The EU arms embargo was tightened late July to require European countries to stem flow of arms transiting internationally into Syria. As pointed out, there are some parts of the mandate that limit arms flows to the opposition that date to last year. See, http://news.yahoo.com/europe-tightens-arms-embargo-against-syria-164448697--business.html ; http://www.consilium.europa.eu//uedocs/cms_data/docs/pressdata/EN/foraff/131963.pdf

As recently as this April, the US has led efforts, thus far unsuccessful, to impose an even more one-sided UN arms embargo that singles out the flow of arms to the regime.

BRUSSELS (Reuters) - The European Union tightened an arms embargo on Syria and expanded other sanctions on Monday to try to hasten the end of the conflict between President Bashar al-Assad and rebels that is escalating towards civil war.

The new embargo rules require EU countries to search planes and ships, starting from Tuesday, if they suspect they are carrying arms, dual-use goods or equipment used for repression to Syria.

"These sanctions are important because they will allow ships to be examined to see what cargo they're carrying, and that will prevent, I hope, any arms reaching Syria," EU foreign policy chief Catherine Ashton said at a meeting of EU foreign ministers in Brussels.

The EU decision sharpens differences with Russia, which has provided the Syrian government with weaponry and has blocked Western moves to get a U.N. Security Council resolution threatening Syria with sanctions.

All 27 EU countries must enforce the sanctions - including Cyprus, which some Western diplomats suspect is used by Russia as a shipment route to supply arms to Assad. Cypriot President Demetris Christofias has dismissed this idea as "fairy tales".

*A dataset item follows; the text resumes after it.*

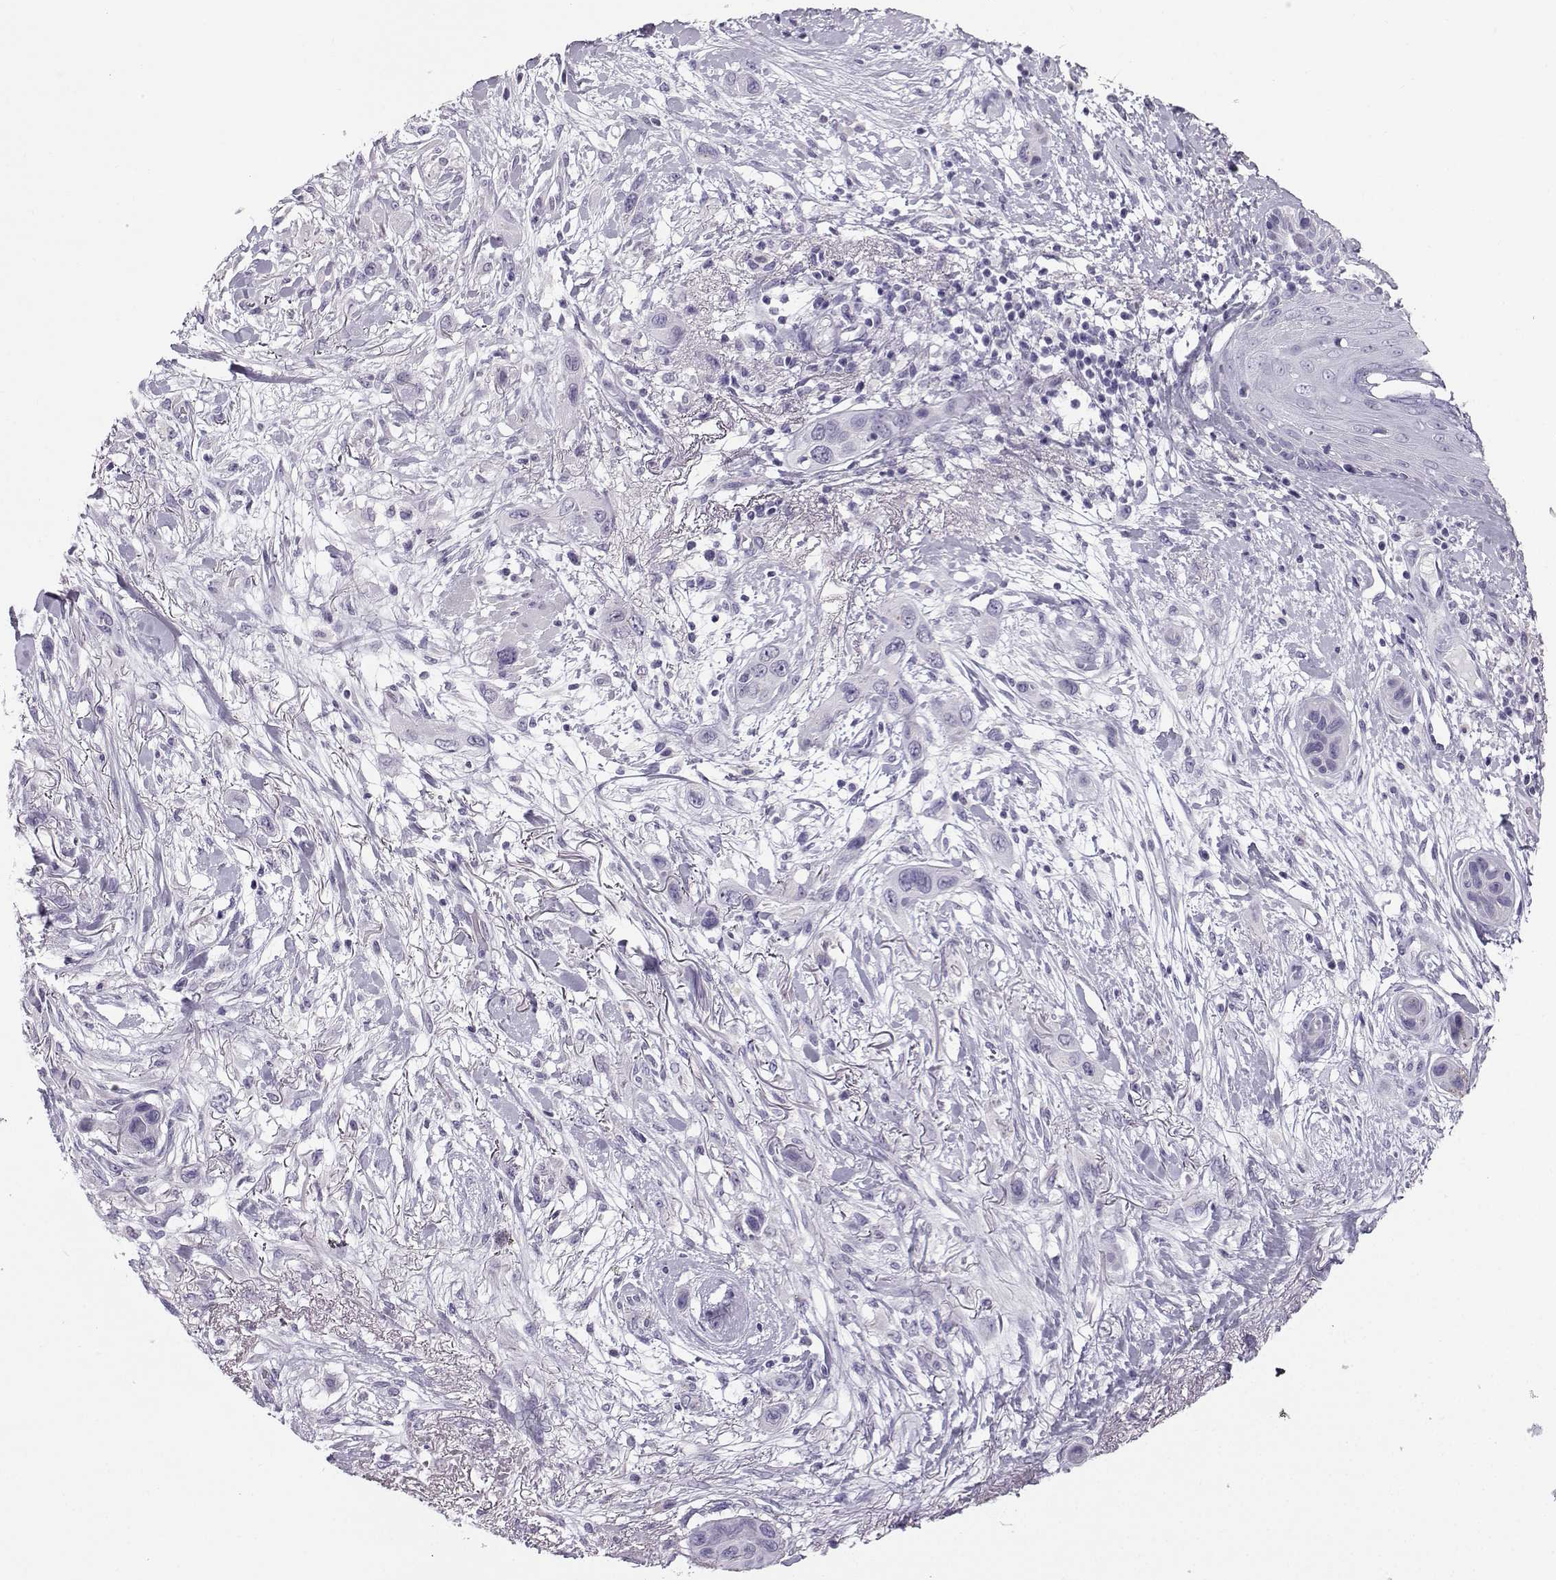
{"staining": {"intensity": "negative", "quantity": "none", "location": "none"}, "tissue": "skin cancer", "cell_type": "Tumor cells", "image_type": "cancer", "snomed": [{"axis": "morphology", "description": "Squamous cell carcinoma, NOS"}, {"axis": "topography", "description": "Skin"}], "caption": "A high-resolution photomicrograph shows immunohistochemistry (IHC) staining of skin squamous cell carcinoma, which demonstrates no significant expression in tumor cells.", "gene": "ZBTB8B", "patient": {"sex": "male", "age": 79}}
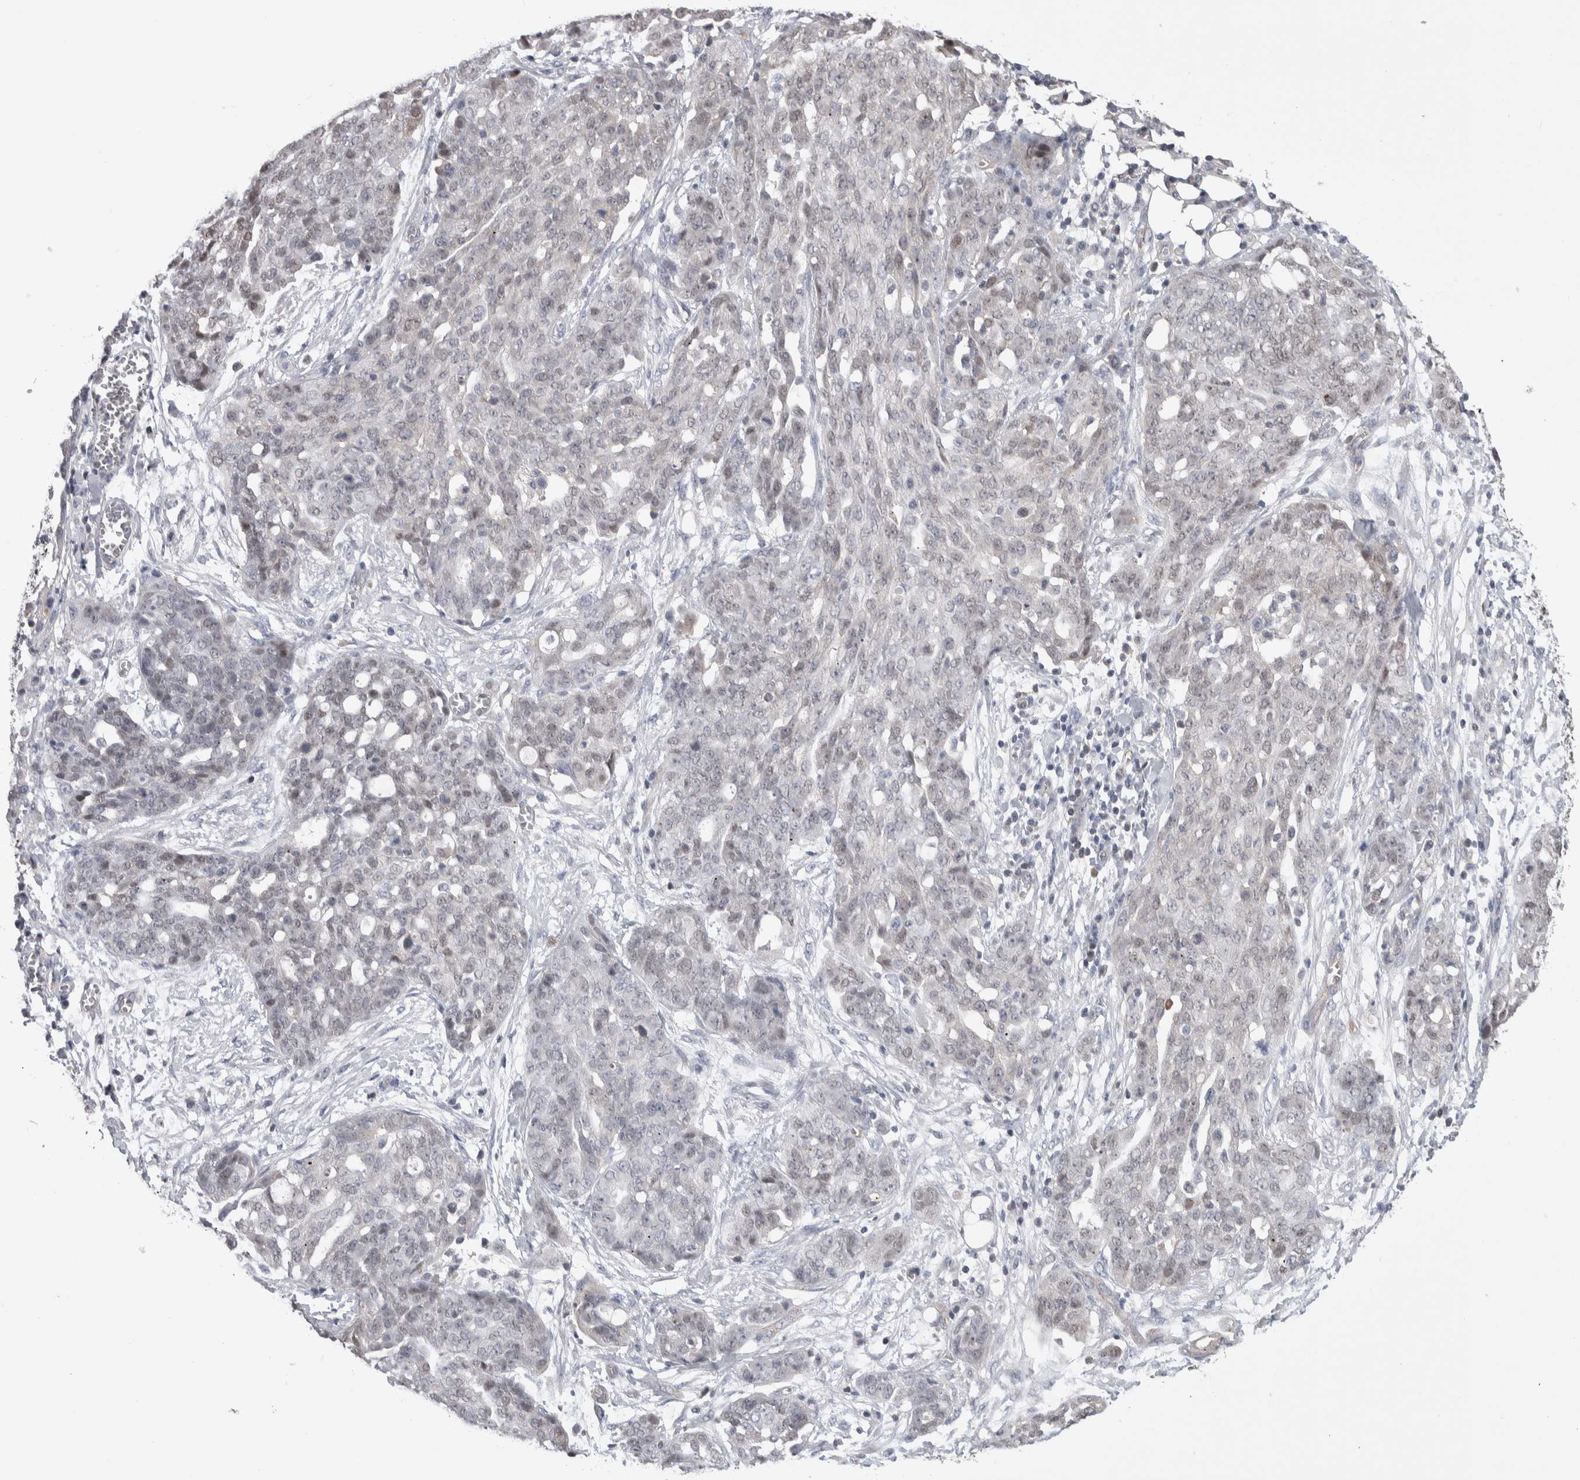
{"staining": {"intensity": "weak", "quantity": "<25%", "location": "nuclear"}, "tissue": "ovarian cancer", "cell_type": "Tumor cells", "image_type": "cancer", "snomed": [{"axis": "morphology", "description": "Cystadenocarcinoma, serous, NOS"}, {"axis": "topography", "description": "Soft tissue"}, {"axis": "topography", "description": "Ovary"}], "caption": "Human ovarian serous cystadenocarcinoma stained for a protein using immunohistochemistry exhibits no staining in tumor cells.", "gene": "ZBTB49", "patient": {"sex": "female", "age": 57}}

Ashton said it would be up to EU governments to implement cargo inspections, which British Foreign Secretary William Hague said should damage Assad's access to weapons.

"I hope it will mean that the European Union will be more effective together at preventing any flow of arms to the Syrian regime," he said.

The tighter EU sanctions could also make it more difficult to supply weapons to Assad's opponents. U.S. intelligence officials say weapons funded by sympathizers in Saudi Arabia and Qatar are crossing the Lebanese border to the rebels.